#### Belge Bölümü:
15 Nisan 2006 Cumartesi

SEÇTİKLERİMİZ

Sevindirici bir başarıyla 25. yılına ulaşan Film Şenliği’nde, doğal olarak çok film vardı; gücümüzün yeteceklerini seçmeye çalıştık. İlkin, Fernando Solanos’ın “Adsızların Saygınlığı”na gittik; geçen yılki “Yağma Anıları”nın bıraktığı yerden başladı film; halkın yiğit direnişiyle soyguncular koltuktan düşürülmüş; eldekilerin en dürüstü işbaşına gelmiş; ABD, İMF kapıdışarı edilmiş; ama yeni, herkese aş, iş, ev, hekim sağlayacak düzen henüz kurulamamış. Film, kayıtlarda adı sana bulunmayan, insan yerine konmayan yiğit varlıkların yaşama savaşını anlattı: bin bir olanaksızlık içinde kurulan aşevleri, yokluğa karşın kızları oğlanları eğitmeye çabalayan masal kahramanı, topraklarını, bütün ülkenin besinini kurtarabilmek için hâlâ yürürlükte tutulmaya çalışılan eski yasalarla dişe diş boğuşan çiftçi kadınlar. Sevgili Korkut Boratav’ın bu gazetede dile getirdiği gibi, “uluslararası kıskacı kırmak o kadar kolay değil”! Yazgıları, hepimizinki.
İkinci f ilmimiz, Ermanno Olmi, Abbas Kiarostami ve Ken Loach’un birer bölümünü çektikleri, ama iç içe kurgulanmış “Biletler Lütfen”’di; Roma’ya giden trenden Orta Avrupa insan görünümleri. Gerek öyküler, gerek anlatım, gerek oyuncular, kısacası her şey yerli yerinde; gerçek bir görsel şölen, hem de günümüzün bütün sorunlarını yalansız dolansız işleyen. Ne yazık ki filmin sonunda yeterince alkışlayamadık, herkesin acelesi vardı!

#### Etkinlik A:
Film Şenliği yazısında "İkinci f ilmimiz, Ermanno" sözcükleriyle açılıp "herkesin acelesi vardı!" ile kapanan kısmı hiçbir şeyini değiştirmeden yazıya geçirin.
#### Etkinlik B:
Film Şenliği yazısına göre aşağıdaki soruları yanıtlayın.
(i) Film Şenliği kaçıncı yılına ulaşmıştır?
(ii) "Biletler Lütfen" filmindeki tren nereye gitmektedir?
(iii) "Uluslararası kıskacı kırmak o kadar kolay değil" sözünü bu gazetede kim dile getirmiştir?

#### Verilen Bilgiler:
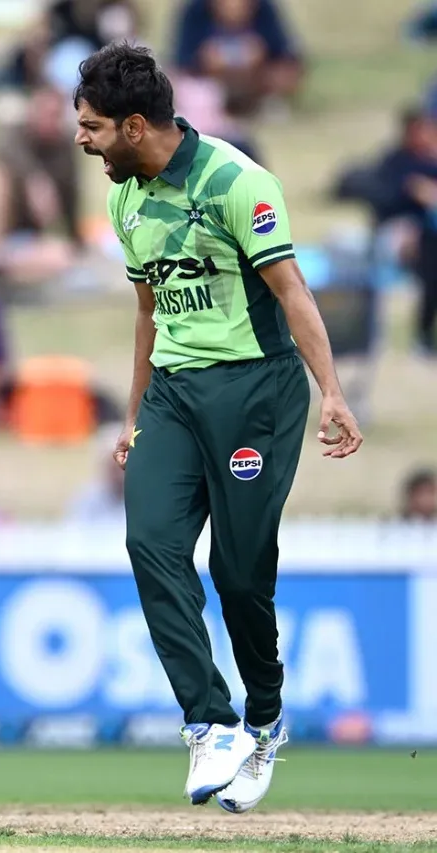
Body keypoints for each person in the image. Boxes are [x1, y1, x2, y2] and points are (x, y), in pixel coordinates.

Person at [73, 42, 362, 813]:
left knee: (239, 576)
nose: (82, 139)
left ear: (136, 126)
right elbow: (148, 311)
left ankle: (264, 720)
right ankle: (210, 721)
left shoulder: (237, 182)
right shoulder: (125, 200)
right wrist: (134, 414)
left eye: (93, 126)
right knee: (149, 542)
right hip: (173, 394)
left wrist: (332, 392)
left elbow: (293, 292)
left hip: (255, 391)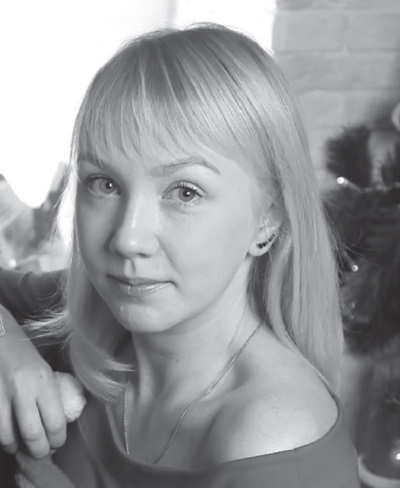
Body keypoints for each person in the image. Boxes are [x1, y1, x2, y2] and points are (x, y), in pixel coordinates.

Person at [0, 23, 360, 487]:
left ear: (268, 218)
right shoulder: (75, 321)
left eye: (185, 192)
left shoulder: (275, 443)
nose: (128, 238)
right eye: (104, 184)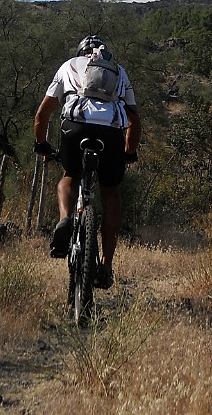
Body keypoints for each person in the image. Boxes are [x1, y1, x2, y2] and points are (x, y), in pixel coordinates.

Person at [33, 35, 141, 289]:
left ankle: (65, 219)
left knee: (70, 175)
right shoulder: (119, 72)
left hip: (75, 128)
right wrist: (129, 151)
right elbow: (134, 120)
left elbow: (42, 115)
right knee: (110, 192)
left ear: (80, 52)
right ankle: (106, 264)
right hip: (111, 135)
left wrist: (41, 145)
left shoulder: (68, 66)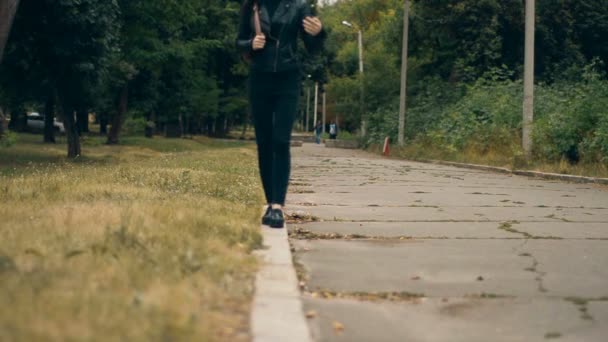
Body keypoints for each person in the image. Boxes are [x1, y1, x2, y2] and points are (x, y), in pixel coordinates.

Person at [237, 0, 326, 228]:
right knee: (265, 143)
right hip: (259, 79)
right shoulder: (252, 5)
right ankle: (270, 203)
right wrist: (250, 43)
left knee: (280, 140)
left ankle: (278, 206)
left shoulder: (299, 7)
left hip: (288, 78)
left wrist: (319, 33)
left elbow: (313, 48)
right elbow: (239, 41)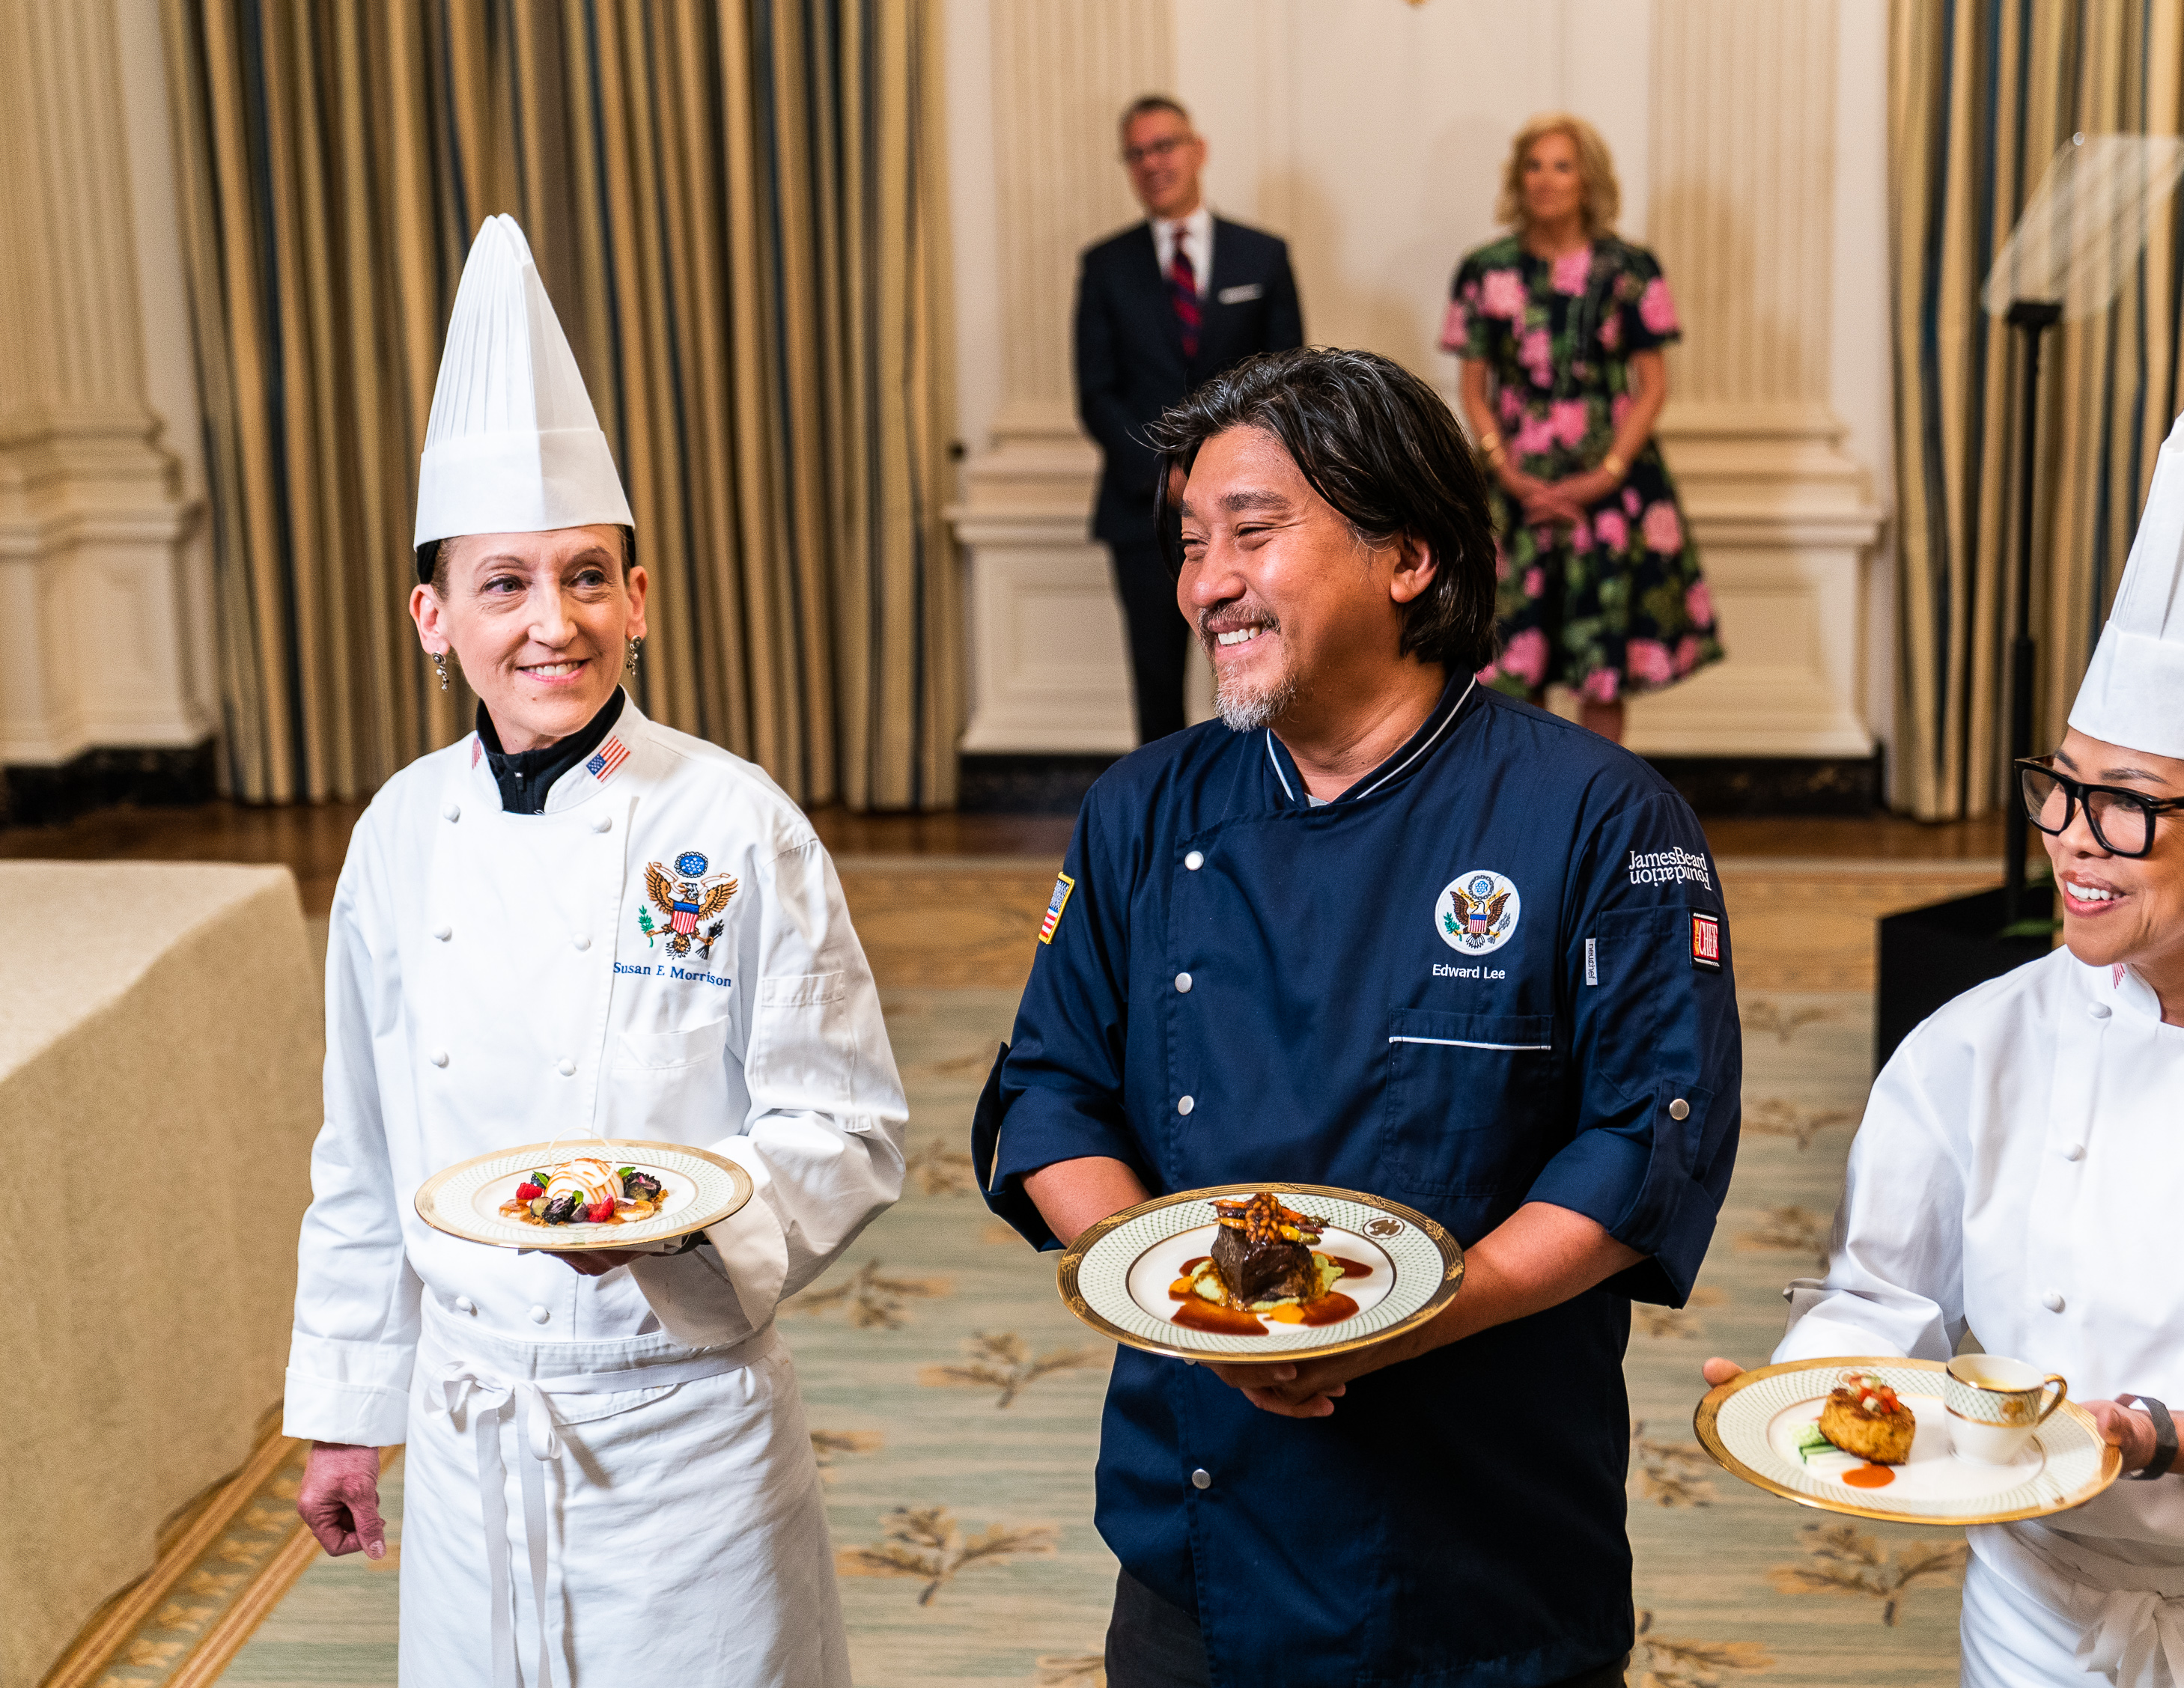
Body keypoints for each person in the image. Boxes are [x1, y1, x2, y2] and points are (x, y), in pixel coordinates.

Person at [1704, 383, 2184, 1687]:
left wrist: (2165, 1437)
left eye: (2126, 806)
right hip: (2046, 1620)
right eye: (2062, 788)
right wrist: (1805, 1397)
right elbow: (1882, 1297)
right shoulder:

#### Görev Çözümü A:
İkinci f ilmimiz, Ermanno Olmi, Abbas Kiarostami ve Ken Loach’un birer bölümünü çektikleri, ama iç içe kurgulanmış “Biletler Lütfen”’di; Roma’ya giden trenden Orta Avrupa insan görünümleri. Gerek öyküler, gerek anlatım, gerek oyuncular, kısacası her şey yerli yerinde; gerçek bir görsel şölen, hem de günümüzün bütün sorunlarını yalansız dolansız işleyen. Ne yazık ki filmin sonunda yeterince alkışlayamadık, herkesin acelesi vardı!

#### Görev Çözümü B:
(i) 25. yılına
(ii) Roma'ya
(iii) Korkut Boratav